■ **Problem description**: The answer must consist of every line below that contains the word "アスベスト分析結果報告書とは".

Provided material START

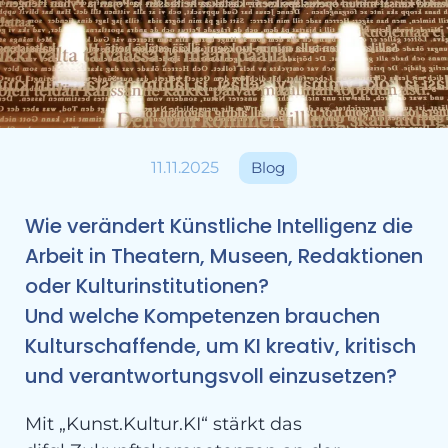
11.11.2025
Blog
Wie verändert Künstliche Intelligenz die
Arbeit in Theatern, Museen, Redaktionen
oder Kulturinstitutionen?
Und welche Kompetenzen brauchen
Kulturschaffende, um KI kreativ, kritisch
und verantwortungsvoll einzusetzen?
Mit „Kunst.Kultur.KI“ stärkt das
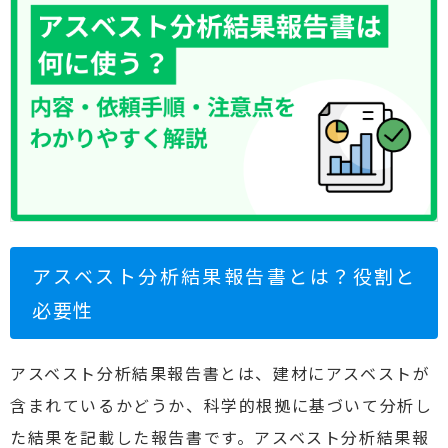
アスベスト分析結果報告書とは？役割と
必要性
アスベスト分析結果報告書とは、建材にアスベストが
含まれているかどうか、科学的根拠に基づいて分析し
た結果を記載した報告書です。アスベスト分析結果報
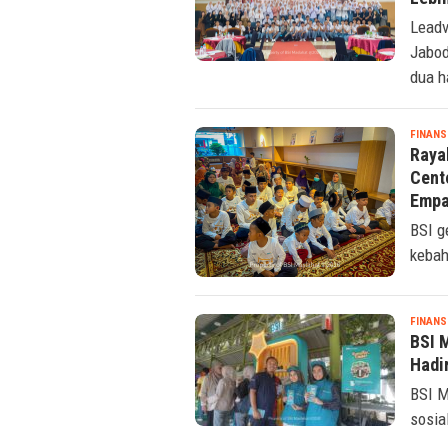
BSI M
keman
KISAH 
Lead
Menu
Lebi
Leadv
Jabod
dua h
FINANS
Raya
Cent
Empa
BSI g
kebah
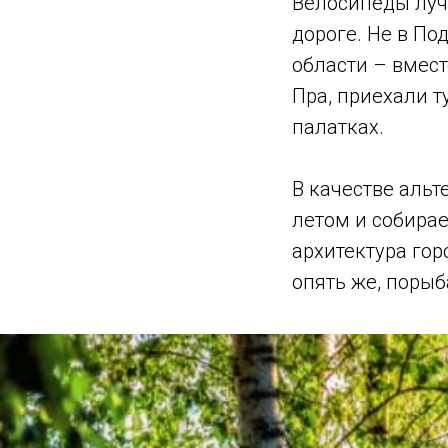
Велосипеды лучш
дороге. Не в По
области – вмес
Пра, приехали т
палатках.
В качестве аль
летом и собирае
архитектура гор
опять же, порыб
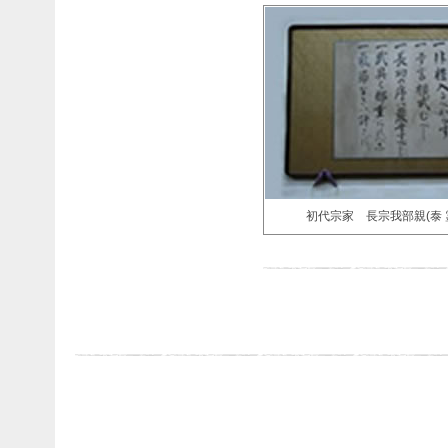
初代宗家 長宗我部親(泰 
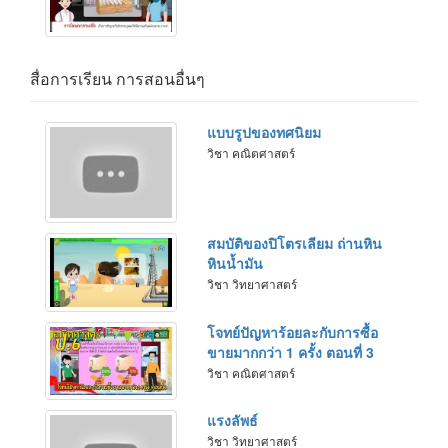
สื่อการเรียน การสอนอื่นๆ
แบบรูปของทศนิยม
วิชา คณิตศาสตร์
สมบัติของปิโตรเลียม ถ่านหิน
หินน้ำมัน
วิชา วิทยาศาสตร์
โจทย์ปัญหาร้อยละกับการซื้อ
ขายมากกว่า 1 ครั้ง ตอนที่ 3
วิชา คณิตศาสตร์
แรงลัพธ์
วิชา วิทยาศาสตร์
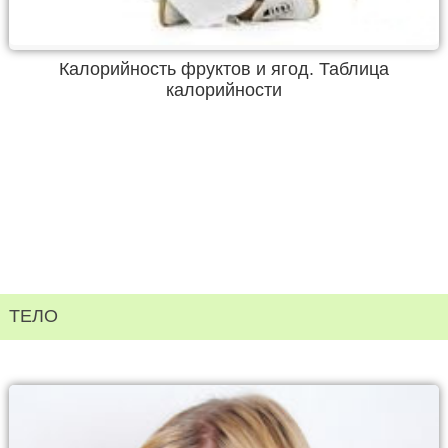
Калорийность фруктов и ягод. Таблица
калорийности
ТЕЛО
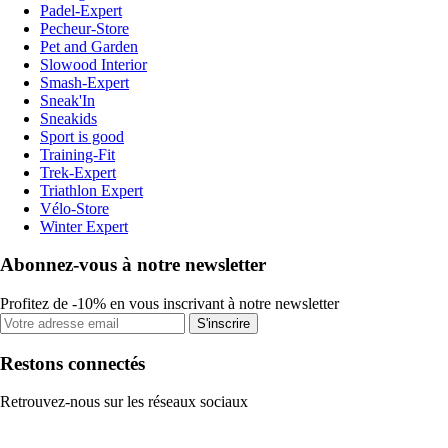
Padel-Expert
Pecheur-Store
Pet and Garden
Slowood Interior
Smash-Expert
Sneak'In
Sneakids
Sport is good
Training-Fit
Trek-Expert
Triathlon Expert
Vélo-Store
Winter Expert
Abonnez-vous à notre newsletter
Profitez de -10% en vous inscrivant à notre newsletter
S'inscrire
Restons connectés
Retrouvez-nous sur les réseaux sociaux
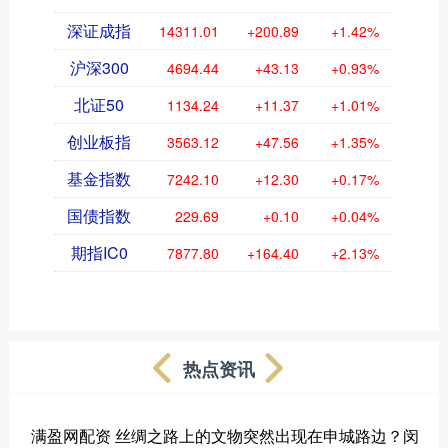
深证成指
14311.01
+200.89
+1.42%
沪深300
4694.44
+43.13
+0.93%
北证50
1134.24
+11.37
+1.01%
创业板指
3563.12
+47.56
+1.35%
基金指数
7242.10
+12.30
+0.17%
国债指数
229.69
+0.10
+0.04%
期指IC0
7877.80
+164.40
+2.13%
热点资讯
满盈网配资 丝绸之路上的文物突然出现在申城路边？闵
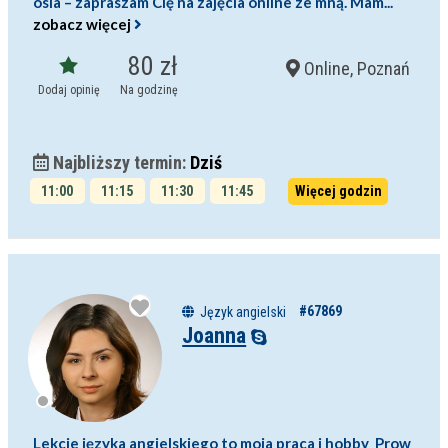
osia – zapraszam Cię na zajęcia online ze mną. Mam...
zobacz więcej
80 zł
Online, Poznań
Dodaj opinię
Na godzinę
Najbliższy termin:
Dziś
11:00
11:15
11:30
11:45
Więcej godzin
12:00
12:15
#67869
Język angielski
Joanna
Lekcje języka angielskiego to moja praca i hobby Prow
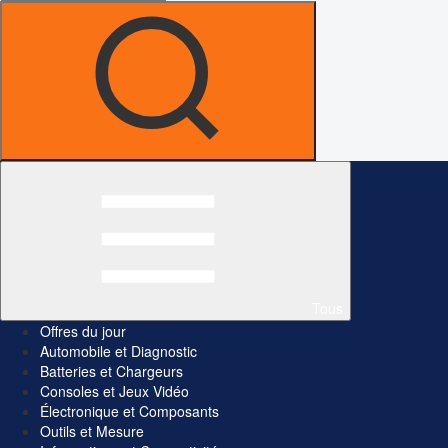
Tous
Offres du jour
Automobile et Diagnostic
Batteries et Chargeurs
Consoles et Jeux Vidéo
Électronique et Composants
Outils et Mesure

Provided material END

■ **Your solution**:
アスベスト分析結果報告書とは？役割と
アスベスト分析結果報告書とは、建材にアスベストが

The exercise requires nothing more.